INSTRUCTIONS TO FOLLOW ▸
Report only how many rows below contain the string "electrical", treating uppercase and lowercase letters as distinct.

RECORDS TO USE ▸
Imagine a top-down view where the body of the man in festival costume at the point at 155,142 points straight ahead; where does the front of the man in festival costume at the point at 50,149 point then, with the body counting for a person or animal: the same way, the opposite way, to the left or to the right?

==

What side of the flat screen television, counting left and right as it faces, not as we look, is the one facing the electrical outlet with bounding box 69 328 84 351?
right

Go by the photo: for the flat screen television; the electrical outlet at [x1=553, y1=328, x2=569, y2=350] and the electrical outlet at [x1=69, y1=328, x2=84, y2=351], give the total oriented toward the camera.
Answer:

RESPONSE TO THE TASK ▸
2